Some suggest that the internet and social media have replaced the older print and electronic media, but the available research does not support that suggestion. If “hundreds of millions of people” really were doing politics on social media, I would share Hanson’s worries, but such a claim overstates the number of social media activists by several orders of magnitude. A 2013 Facebook study that tracked Bing toolbar searches found that 96 percent of the users clicked on zero or one opinion column in a three-month period. In 2017 the Pew Research Center reported that less than four percent of adults consider Twitter an important source of news. (Twitter audiences are exaggerated, but for what it’s worth, President Trump reportedly has 53 million followers; Katie Perry has about twice that many.) Studies of fake news conclude that its impact is minimal.

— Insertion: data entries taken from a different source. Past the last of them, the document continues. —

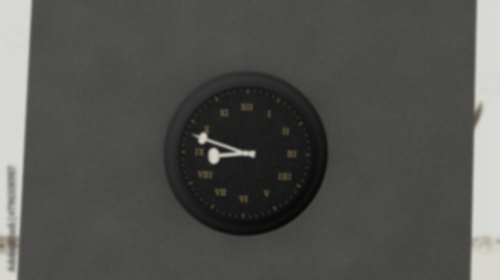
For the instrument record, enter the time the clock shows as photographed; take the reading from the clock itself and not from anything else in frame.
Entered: 8:48
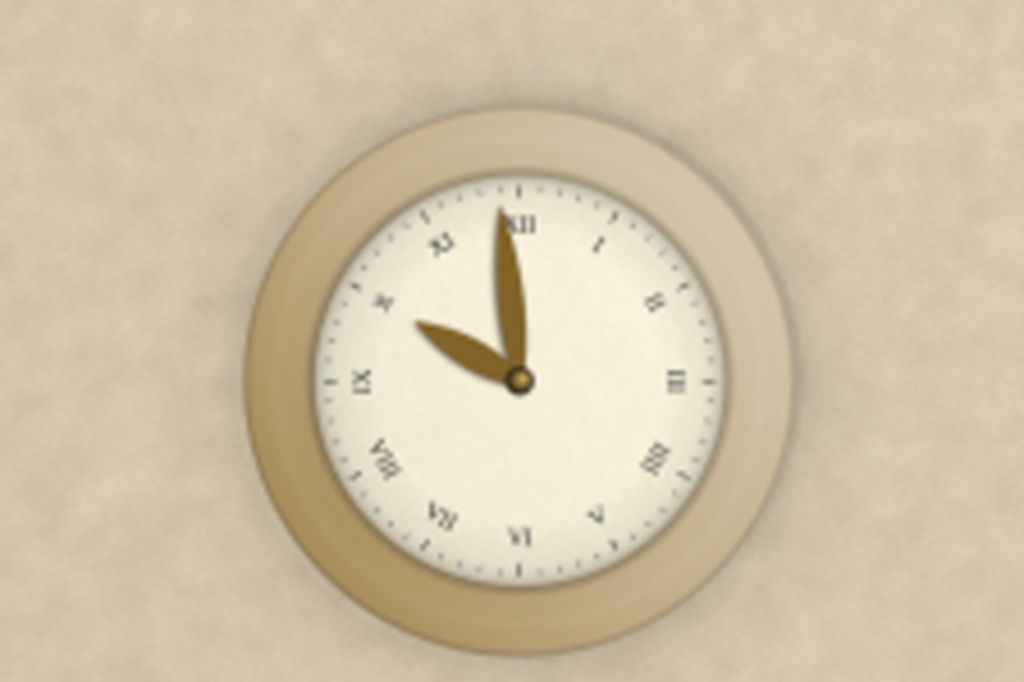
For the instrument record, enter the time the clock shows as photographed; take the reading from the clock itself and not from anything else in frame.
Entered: 9:59
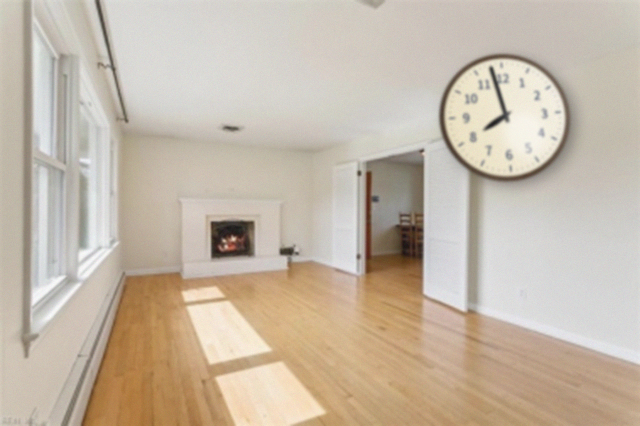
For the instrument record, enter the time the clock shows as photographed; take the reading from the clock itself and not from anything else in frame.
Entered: 7:58
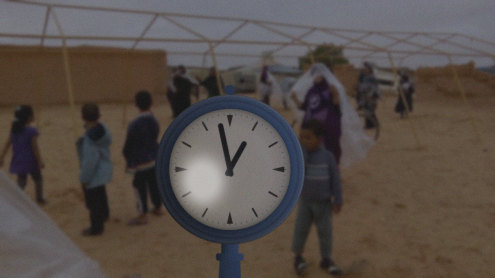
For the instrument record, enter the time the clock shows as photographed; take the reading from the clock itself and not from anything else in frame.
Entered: 12:58
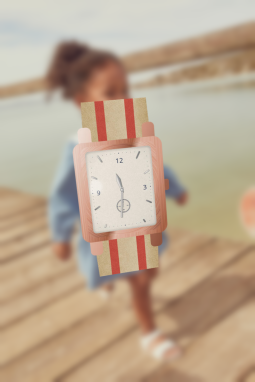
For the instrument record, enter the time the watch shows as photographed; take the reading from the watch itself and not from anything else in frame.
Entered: 11:31
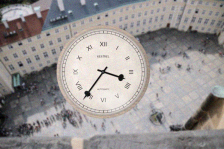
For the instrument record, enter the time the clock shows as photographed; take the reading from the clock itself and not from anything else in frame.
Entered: 3:36
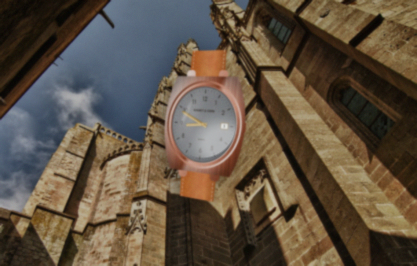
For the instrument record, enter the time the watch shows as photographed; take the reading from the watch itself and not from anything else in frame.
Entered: 8:49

Researchers have studied the concept of “filter bubbles” or “ideological silos.” This is the fear that the availability of politically slanted media outlets on the internet allows people to isolate themselves and consume only news and opinion consistent with their ideological preferences. Research like the Facebook study noted above fails to find much reason for concern, mainly because most Americans don’t search out any political news, let along limit themselves to ideologically congenial news. Other research finds that internet audiences are, in fact, less politically homogeneous than people’s face-to-face networks. In my personal experience I’ve concluded that the two kinds of people most likely to exist in ideological silos are academics and journalists.
In many respects the American electorate has changed surprisingly little in more than six decades. In 2016 about 10 percent of the eligible electorate made a campaign contribution—to any campaign at any level, the same figure as in the 1950s. Despite media hype about Obamamania in 2008 and Trump rallies in 2016, less than 10 percent of the eligible electorate attended any kind of campaign meeting or rally in those years, the same figure as six decades ago. As for people who knock on doors or make phone calls for campaigns, we are talking about two to three percent of the eligible electorate, the same small proportion as in the Eisenhower era.
Turning from interest and activity to beliefs and preferences, an examination of the ideological distribution of the American public finds that roughly 40 percent consider themselves moderates, 35 percent conservatives and 25 percent liberals. These figures are virtually the same as those from 1976, when the Democrats nominated an Evangelical Christian from Georgia and the Republicans a country club moderate from Michigan. On issue after issue the American public chooses centrist positions. The 2016 Republican platform position on abortion was “never, no exceptions. Twenty percent of the public holds that position. The Democratic platform was “anytime, for any reason.” Thirty percent of the public holds that position. The other fifty percent of the public says “sometimes, for some reasons,” a position not offered by either party.
The big change in our politics is that the parties have sorted. Historically they have been “big tents,” including disparate viewpoints and different kinds of people. But beginning in the 1960s the Democrats began shedding their conservative wing and during the Reagan era the Republicans followed suit as liberals left the party. Our parties today look like the British Labour and Conservative Parties in their heydays, except in a much larger, more heterogeneous country where two ideological parties cannot begin to represent the diversity of American public opinion.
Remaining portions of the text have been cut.